▸ **WORK INSTRUCTION**:
Note each line in the data below that holds "lane", and copy it.

Dataset entries:
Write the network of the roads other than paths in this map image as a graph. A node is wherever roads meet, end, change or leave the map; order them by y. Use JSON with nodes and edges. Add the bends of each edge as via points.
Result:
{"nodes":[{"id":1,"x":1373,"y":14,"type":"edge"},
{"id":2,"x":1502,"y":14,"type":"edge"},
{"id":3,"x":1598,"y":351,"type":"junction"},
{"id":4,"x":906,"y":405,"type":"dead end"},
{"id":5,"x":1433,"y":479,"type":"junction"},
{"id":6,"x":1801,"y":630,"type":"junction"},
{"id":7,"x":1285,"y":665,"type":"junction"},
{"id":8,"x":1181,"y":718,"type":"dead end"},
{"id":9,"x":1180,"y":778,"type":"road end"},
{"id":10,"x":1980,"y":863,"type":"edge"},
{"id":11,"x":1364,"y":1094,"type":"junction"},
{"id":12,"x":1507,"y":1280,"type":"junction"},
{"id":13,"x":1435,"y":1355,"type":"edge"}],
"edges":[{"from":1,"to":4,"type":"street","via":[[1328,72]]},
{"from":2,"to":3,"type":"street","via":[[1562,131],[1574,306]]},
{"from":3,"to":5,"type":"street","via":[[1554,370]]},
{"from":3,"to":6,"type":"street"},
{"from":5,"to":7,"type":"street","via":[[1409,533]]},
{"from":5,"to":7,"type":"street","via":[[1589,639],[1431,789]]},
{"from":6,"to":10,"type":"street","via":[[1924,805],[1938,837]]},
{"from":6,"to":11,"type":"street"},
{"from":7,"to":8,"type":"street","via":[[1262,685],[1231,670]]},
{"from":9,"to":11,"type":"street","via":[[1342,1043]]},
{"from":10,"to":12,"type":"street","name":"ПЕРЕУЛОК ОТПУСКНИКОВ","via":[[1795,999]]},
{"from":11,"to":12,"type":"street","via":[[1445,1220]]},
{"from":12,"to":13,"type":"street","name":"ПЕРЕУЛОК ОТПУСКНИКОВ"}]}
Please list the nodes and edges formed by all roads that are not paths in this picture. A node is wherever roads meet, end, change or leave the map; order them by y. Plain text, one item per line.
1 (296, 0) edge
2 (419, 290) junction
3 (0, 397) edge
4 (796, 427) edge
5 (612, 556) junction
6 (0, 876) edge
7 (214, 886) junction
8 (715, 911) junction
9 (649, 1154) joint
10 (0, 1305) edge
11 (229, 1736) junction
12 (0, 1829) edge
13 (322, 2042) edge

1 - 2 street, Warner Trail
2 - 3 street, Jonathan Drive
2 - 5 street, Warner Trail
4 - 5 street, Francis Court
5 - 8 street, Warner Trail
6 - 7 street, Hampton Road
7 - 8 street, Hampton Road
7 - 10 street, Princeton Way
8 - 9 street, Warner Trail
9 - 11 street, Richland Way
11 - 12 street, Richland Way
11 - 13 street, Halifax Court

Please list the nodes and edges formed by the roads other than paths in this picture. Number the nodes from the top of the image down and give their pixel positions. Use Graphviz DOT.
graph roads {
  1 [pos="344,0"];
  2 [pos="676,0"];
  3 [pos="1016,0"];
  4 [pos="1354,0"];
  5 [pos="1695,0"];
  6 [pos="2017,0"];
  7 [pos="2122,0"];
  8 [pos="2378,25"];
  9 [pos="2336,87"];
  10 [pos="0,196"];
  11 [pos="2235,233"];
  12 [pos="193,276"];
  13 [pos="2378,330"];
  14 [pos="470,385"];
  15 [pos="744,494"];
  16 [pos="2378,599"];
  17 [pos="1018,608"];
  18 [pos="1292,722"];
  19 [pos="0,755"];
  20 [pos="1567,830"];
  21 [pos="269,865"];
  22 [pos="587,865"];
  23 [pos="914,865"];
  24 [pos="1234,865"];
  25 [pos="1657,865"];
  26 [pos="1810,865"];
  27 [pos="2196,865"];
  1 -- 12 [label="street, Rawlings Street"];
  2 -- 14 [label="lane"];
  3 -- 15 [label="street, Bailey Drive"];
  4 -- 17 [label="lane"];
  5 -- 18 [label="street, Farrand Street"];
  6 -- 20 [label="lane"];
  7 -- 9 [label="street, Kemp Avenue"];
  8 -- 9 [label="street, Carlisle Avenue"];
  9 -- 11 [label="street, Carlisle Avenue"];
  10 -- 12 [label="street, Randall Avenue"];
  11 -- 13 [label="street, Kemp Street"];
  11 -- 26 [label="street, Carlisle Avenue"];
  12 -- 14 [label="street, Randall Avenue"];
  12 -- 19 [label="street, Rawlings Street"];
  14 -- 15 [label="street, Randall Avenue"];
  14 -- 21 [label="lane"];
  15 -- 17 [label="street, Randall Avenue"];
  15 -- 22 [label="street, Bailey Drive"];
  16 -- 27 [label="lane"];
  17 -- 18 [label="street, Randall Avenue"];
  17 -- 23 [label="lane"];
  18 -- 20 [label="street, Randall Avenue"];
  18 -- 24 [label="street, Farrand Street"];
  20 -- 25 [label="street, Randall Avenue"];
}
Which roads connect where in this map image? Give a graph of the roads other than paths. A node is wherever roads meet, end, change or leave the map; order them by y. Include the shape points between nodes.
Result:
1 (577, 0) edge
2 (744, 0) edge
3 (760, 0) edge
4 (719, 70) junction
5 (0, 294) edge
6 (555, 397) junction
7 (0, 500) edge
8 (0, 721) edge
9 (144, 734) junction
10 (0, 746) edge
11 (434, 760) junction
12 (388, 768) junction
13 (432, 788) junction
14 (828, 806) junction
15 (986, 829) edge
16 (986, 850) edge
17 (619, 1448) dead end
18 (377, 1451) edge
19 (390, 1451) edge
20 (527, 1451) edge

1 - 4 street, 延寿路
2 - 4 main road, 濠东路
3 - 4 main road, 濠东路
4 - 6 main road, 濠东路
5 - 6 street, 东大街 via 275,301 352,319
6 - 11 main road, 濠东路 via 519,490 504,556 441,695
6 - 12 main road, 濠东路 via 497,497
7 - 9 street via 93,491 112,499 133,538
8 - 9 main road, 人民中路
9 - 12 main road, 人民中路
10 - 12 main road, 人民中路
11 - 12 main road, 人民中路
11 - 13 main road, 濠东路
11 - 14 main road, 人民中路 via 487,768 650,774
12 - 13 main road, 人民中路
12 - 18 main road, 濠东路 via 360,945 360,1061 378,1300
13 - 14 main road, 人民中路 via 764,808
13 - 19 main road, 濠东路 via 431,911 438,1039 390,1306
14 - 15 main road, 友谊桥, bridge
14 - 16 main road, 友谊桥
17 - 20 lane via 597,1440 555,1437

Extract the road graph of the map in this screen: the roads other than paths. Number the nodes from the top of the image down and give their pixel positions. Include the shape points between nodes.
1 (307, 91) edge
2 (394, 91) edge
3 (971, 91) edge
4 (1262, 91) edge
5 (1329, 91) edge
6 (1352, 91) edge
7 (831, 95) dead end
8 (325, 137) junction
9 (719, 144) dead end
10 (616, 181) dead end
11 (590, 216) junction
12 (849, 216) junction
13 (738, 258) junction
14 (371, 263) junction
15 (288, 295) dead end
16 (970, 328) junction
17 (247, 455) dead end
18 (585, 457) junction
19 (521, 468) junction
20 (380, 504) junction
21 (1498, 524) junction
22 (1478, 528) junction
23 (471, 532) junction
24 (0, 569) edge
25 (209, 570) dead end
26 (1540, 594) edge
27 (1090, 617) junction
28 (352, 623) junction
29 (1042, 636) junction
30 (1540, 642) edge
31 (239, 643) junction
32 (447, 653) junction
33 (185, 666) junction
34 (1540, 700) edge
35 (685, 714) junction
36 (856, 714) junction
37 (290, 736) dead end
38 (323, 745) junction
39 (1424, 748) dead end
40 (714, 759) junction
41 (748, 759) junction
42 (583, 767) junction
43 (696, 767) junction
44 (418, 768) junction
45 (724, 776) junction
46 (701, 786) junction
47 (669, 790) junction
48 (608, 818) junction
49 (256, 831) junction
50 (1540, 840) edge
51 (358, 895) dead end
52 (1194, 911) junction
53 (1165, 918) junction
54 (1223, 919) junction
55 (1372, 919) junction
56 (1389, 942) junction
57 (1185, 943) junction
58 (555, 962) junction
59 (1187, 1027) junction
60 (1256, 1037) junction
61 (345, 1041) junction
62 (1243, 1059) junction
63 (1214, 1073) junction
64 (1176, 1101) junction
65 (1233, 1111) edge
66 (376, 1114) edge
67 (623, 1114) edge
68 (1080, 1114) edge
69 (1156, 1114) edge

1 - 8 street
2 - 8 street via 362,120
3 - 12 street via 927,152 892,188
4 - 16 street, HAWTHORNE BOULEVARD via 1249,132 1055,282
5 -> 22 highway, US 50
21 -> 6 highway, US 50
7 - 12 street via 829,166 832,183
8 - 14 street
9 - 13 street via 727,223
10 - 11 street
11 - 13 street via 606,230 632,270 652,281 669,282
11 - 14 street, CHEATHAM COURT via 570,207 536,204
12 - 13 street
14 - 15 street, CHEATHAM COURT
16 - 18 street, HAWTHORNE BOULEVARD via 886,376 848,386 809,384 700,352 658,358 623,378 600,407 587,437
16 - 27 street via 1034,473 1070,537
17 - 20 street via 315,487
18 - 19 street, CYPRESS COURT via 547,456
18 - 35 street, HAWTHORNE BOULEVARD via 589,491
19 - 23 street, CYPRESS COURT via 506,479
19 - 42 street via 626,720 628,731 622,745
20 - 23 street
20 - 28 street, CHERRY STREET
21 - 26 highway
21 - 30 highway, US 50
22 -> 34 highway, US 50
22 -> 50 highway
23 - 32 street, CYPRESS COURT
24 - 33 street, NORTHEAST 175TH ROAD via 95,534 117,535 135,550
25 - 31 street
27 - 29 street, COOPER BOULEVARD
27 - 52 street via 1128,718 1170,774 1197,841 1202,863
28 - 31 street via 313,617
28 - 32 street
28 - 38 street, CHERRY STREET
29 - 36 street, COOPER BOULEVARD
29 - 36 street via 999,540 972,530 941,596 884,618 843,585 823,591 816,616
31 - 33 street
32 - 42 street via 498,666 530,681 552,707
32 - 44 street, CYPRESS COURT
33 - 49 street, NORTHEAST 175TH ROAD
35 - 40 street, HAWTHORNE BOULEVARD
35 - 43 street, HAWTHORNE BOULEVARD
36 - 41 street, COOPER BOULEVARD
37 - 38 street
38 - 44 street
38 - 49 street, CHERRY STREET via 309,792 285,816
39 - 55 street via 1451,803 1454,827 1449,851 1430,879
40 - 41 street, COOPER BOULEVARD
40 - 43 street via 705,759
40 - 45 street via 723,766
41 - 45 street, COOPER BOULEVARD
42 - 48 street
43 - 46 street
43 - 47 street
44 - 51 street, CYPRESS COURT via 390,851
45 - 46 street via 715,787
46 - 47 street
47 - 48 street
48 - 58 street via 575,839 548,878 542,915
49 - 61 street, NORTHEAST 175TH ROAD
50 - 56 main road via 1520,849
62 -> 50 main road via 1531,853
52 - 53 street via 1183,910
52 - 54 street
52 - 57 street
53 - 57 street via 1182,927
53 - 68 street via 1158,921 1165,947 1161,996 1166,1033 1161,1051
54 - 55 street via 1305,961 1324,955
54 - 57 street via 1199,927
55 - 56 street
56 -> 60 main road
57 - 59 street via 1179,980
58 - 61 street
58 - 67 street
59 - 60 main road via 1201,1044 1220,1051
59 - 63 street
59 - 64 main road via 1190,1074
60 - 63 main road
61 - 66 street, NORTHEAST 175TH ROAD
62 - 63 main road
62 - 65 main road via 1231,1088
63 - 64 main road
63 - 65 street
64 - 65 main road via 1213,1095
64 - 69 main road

▸ **RESULT OF THE TASK**:
  2 -- 14 [label="lane"];
  4 -- 17 [label="lane"];
  6 -- 20 [label="lane"];
  14 -- 21 [label="lane"];
  16 -- 27 [label="lane"];
  17 -- 23 [label="lane"];
17 - 20 lane via 597,1440 555,1437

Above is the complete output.